Description of the task: Give back each line of the data exactly as it reads, minus the pictures.

Entries supplied:
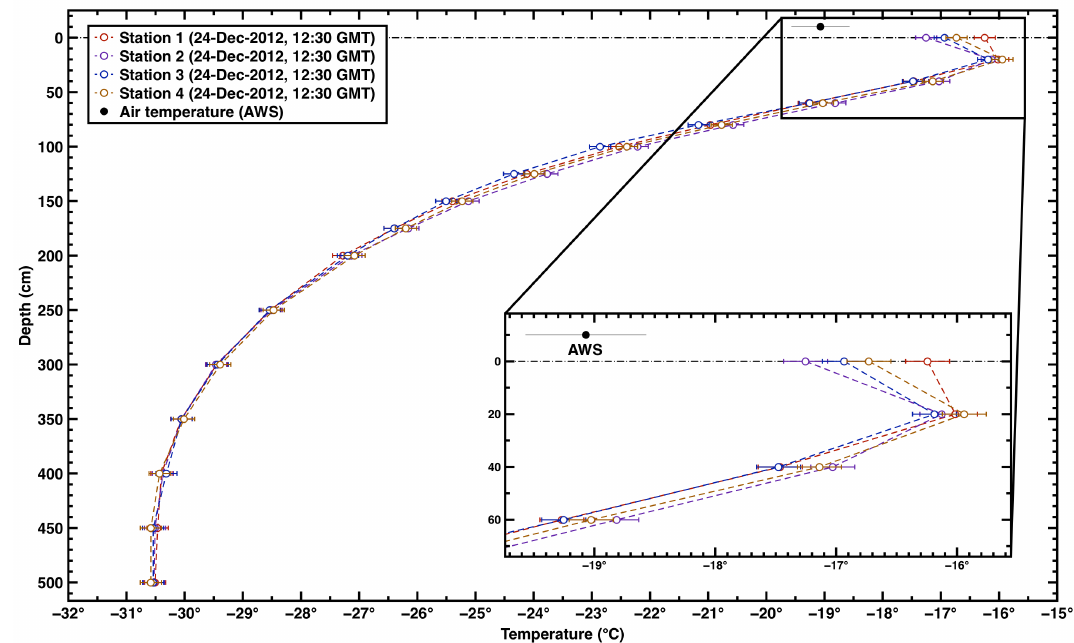
Figure 11. Snapshot temperature readings for PRD-string stations #1–4, taken on 24 December 2012 at ∼ 12:30GMT, showing the temper- ature inversion with colder air (AWS data) and upper surface over warmer near-surface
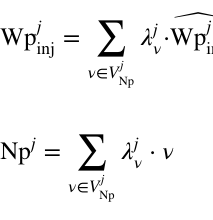
Table 13 Field properties used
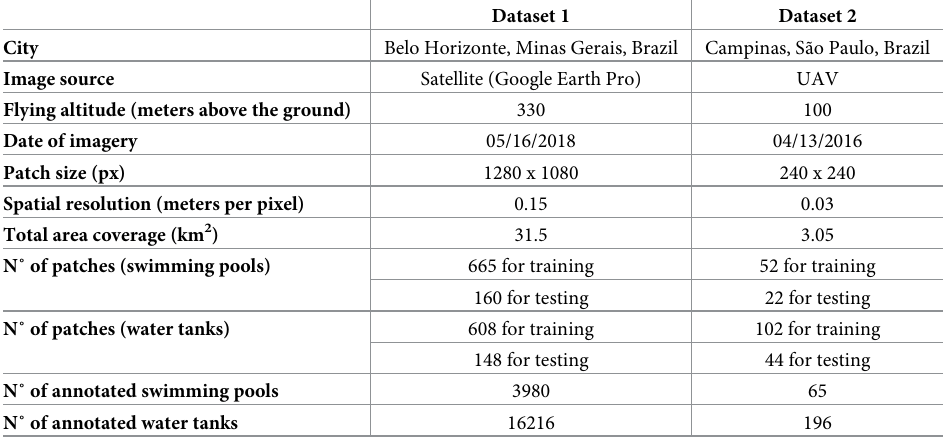
Table 1. Comparison between the Belo Horizonte and Campinas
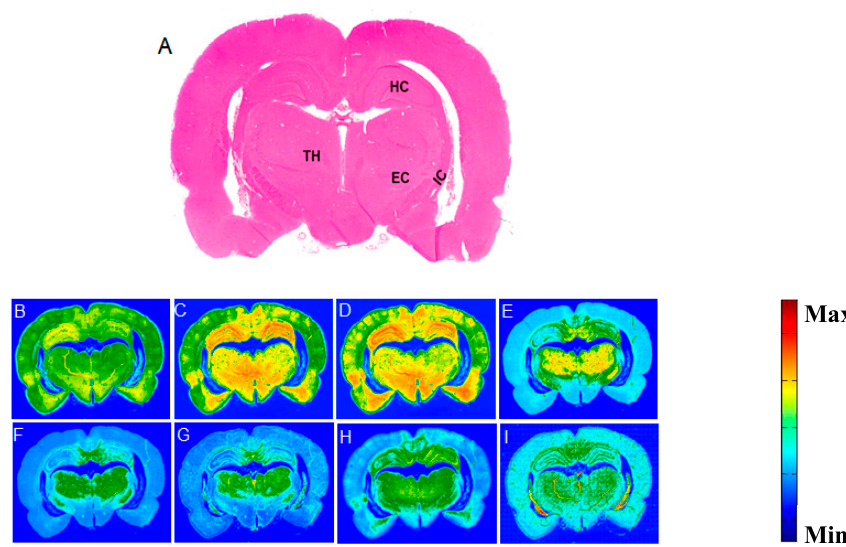
Figure 3. ( A ) H&E staining section of the caudal brain ( Bregma − 4.36 mm ) showing four regions of interest (ROI): HC, TH, IC, and EC. ( B ) Corresponding FTIR image. ( C – I ) Representative images of the biochemical components—Amide I, Amide II, CH 3 asymmetric, CH 2 symmetric, CH 2 asymmetric, Olefin, and Ester, respectively.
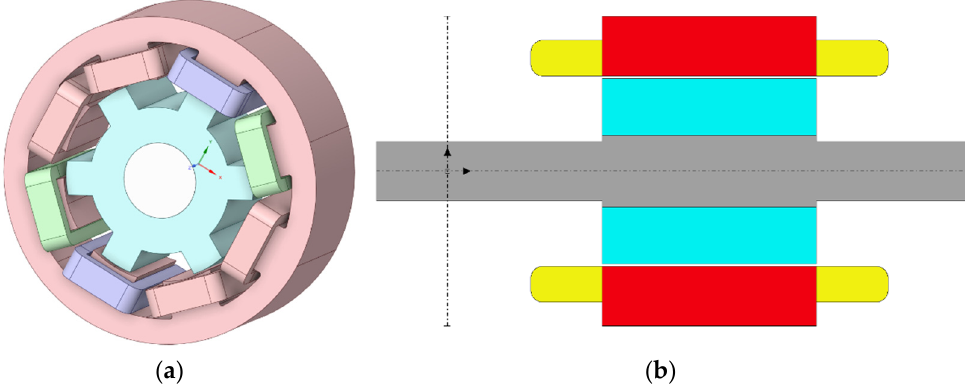
Figure 1. Exemplary construction model geometry for 8/6 SRM motor: ( a ) 3D ANSYS representation; ( b ) cross-section of the modelled motor [13].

Answer to this exercise:
Figure 11. Snapshot temperature readings for PRD-string stations #1–4, taken on 24 December 2012 at ∼ 12:30GMT, showing the temper- ature inversion with colder air (AWS data) and upper surface over warmer near-surface
Table 13 Field properties used
Table 1. Comparison between the Belo Horizonte and Campinas
Figure 3. ( A ) H&E staining section of the caudal brain ( Bregma − 4.36 mm ) showing four regions of interest (ROI): HC, TH, IC, and EC. ( B ) Corresponding FTIR image. ( C – I ) Representative images of the biochemical components—Amide I, Amide II, CH 3 asymmetric, CH 2 symmetric, CH 2 asymmetric, Olefin, and Ester, respectively.
Figure 1. Exemplary construction model geometry for 8/6 SRM motor: ( a ) 3D ANSYS representation; ( b ) cross-section of the modelled motor [13].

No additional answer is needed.